W social mediach za sabotaż na torach częściej winiono Ukraińców niż rosyjskie służby
Działania służb przy zniszczonym fragmencie torowiska na trasie Dęblin–Warszawa przy stacji kolejowej Mika. Premier Donald Tusk ogłosił, że doszło do aktu dywersji; eksplozja ładunku wybuchowego zniszczyła tor kolejowy (fot. Wojtek Jargiło/PAP)
Tylko co czwarty komentarz w polskich mediach społecznościowych oskarżał Rosję o dokonanie sabotażu na torowisku na trasie Warszawa–Lublin. Prawie co piąty krytykował polskie służby i rząd Tuska.
17 listopada, dzień po wykryciu uszkodzenia torów kolejowych na trasie Warszawa–Lublin w rejonie miejscowości Życzyn, Res Futura zbadała 14 tys. wpisów w mediach społecznościowych, które dotyczyły tych wydarzeń. "Analiza komentarzy (...) wskazuje na silne emocje społeczne oraz wysoki poziom polaryzacji opinii" – wnioskowali badacze.
Najczęściej oskarżenia padały wobec Ukraińców
Komentujący "jednoznacznie" obarczali winą za wydarzenia kilka podmiotów. Najczęściej oskarżenia padały pod adresem Ukraińców – aż 42 proc. "Często pojawia się hipoteza, że działania te miały charakter odwetowy lub prowokacyjny – rzekomo w celu wciągnięcia Polski w bezpośredni konflikt z Rosją" – napisano w analizie.
Czytaj też: Globalna awaria Cloudflare zablokowała serwisy także polskich wydawców
Według Res Futura, oskarżenia wobec Ukraińców to efekt ustaleń dotyczących sprawców poprzednich akcji sabotażowych w Polsce – często byli to obywatele Ukrainy zwerbowani przez rosyjskie służby.
Tylko co czwarty wpis (24 proc.) wskazywał właśnie na nie. "Argumentacja opiera się na logice wojny hybrydowej i wcześniejszych przypadkach sabotażu ze strony rosyjskiego wywiadu" – tłumaczy Res Futura. Wielu komentujących uważa, że Rosja ma interes w destabilizacji Polski – kraju wspierającego Ukrainę militarnie i logistycznie.

• **Przedstawione zapisy**
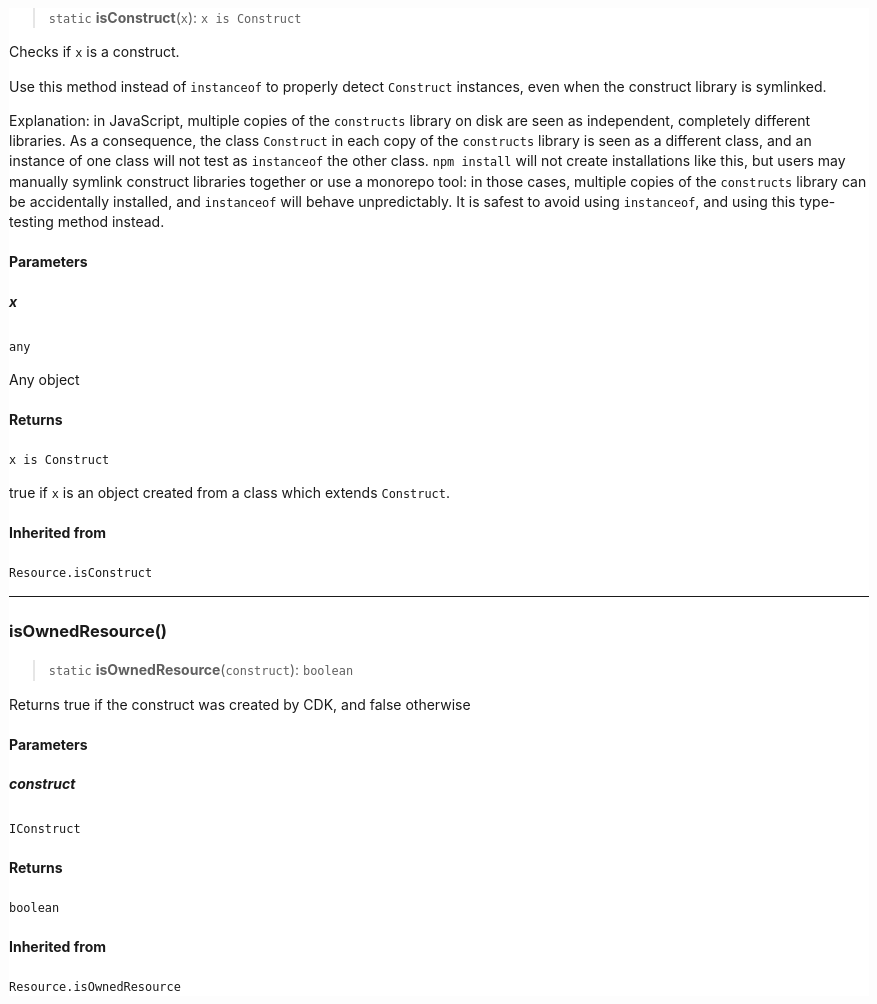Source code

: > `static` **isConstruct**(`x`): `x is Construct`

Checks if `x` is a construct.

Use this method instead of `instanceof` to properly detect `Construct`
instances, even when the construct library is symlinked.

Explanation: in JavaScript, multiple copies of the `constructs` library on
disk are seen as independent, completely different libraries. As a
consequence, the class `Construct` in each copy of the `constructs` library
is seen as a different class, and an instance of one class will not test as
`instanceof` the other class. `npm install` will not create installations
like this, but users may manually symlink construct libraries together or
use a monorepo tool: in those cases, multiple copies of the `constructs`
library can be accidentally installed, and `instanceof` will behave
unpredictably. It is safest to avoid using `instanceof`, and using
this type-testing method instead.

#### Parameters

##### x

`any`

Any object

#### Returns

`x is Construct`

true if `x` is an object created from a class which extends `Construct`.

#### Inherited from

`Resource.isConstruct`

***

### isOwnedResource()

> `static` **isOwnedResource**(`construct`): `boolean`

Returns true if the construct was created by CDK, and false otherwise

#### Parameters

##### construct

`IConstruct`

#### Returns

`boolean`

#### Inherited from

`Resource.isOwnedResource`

--

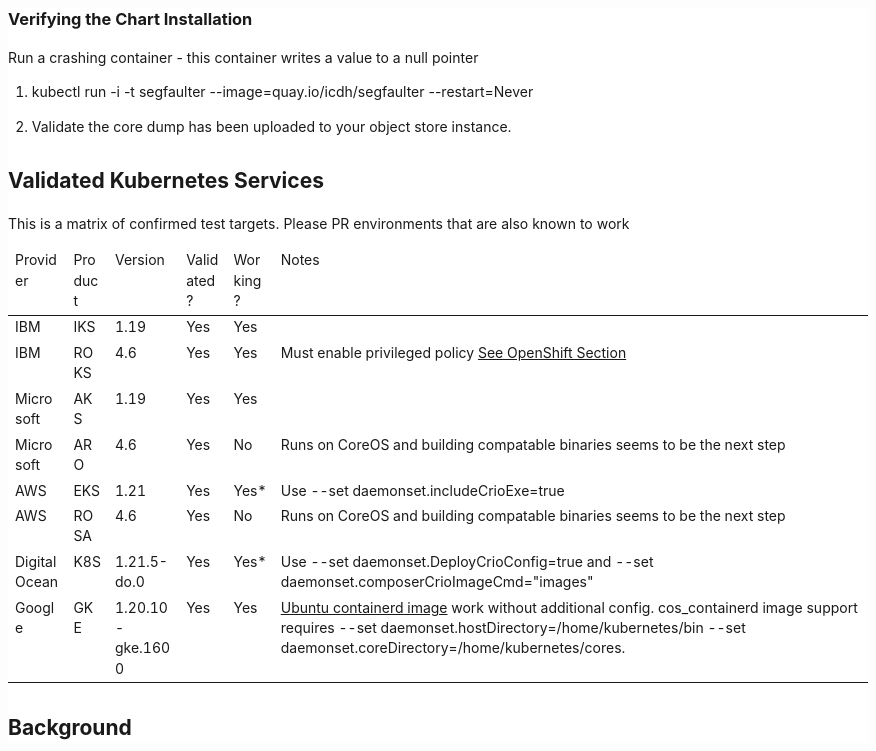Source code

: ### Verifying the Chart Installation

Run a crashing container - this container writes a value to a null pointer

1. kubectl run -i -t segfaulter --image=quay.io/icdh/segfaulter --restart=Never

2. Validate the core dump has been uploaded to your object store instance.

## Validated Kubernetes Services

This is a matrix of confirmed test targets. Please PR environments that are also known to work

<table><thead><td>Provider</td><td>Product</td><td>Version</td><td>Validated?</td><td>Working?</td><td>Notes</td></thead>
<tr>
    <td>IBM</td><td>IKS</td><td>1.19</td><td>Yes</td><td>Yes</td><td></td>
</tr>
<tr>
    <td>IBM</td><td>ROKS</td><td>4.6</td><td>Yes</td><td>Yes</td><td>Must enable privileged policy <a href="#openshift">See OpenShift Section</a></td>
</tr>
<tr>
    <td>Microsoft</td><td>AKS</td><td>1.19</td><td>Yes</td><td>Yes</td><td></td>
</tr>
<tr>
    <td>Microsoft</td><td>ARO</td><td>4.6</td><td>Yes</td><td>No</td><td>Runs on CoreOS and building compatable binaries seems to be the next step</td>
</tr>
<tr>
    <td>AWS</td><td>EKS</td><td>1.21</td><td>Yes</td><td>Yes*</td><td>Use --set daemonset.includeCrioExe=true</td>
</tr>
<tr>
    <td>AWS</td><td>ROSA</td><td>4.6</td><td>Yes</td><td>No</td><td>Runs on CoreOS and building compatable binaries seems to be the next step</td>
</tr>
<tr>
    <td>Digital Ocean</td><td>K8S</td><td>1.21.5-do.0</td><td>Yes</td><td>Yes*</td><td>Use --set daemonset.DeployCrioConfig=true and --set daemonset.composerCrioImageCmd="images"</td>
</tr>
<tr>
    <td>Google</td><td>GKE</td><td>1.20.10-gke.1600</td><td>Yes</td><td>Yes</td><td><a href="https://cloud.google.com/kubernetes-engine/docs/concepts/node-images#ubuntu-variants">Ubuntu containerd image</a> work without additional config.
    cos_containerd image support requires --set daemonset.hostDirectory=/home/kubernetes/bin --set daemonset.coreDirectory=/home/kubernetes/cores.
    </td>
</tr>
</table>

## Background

• **Zadanie do wykonania**
Przepisz wiernie z tekstu o sabotażu na torach całą część od słów „Najczęściej oskarżenia padały wobec” aż po słowa „przez rosyjskie służby.”.

• **Odpowiedź do ćwiczenia**
Najczęściej oskarżenia padały wobec Ukraińców
Komentujący "jednoznacznie" obarczali winą za wydarzenia kilka podmiotów. Najczęściej oskarżenia padały pod adresem Ukraińców – aż 42 proc. "Często pojawia się hipoteza, że działania te miały charakter odwetowy lub prowokacyjny – rzekomo w celu wciągnięcia Polski w bezpośredni konflikt z Rosją" – napisano w analizie.
Czytaj też: Globalna awaria Cloudflare zablokowała serwisy także polskich wydawców
Według Res Futura, oskarżenia wobec Ukraińców to efekt ustaleń dotyczących sprawców poprzednich akcji sabotażowych w Polsce – często byli to obywatele Ukrainy zwerbowani przez rosyjskie służby.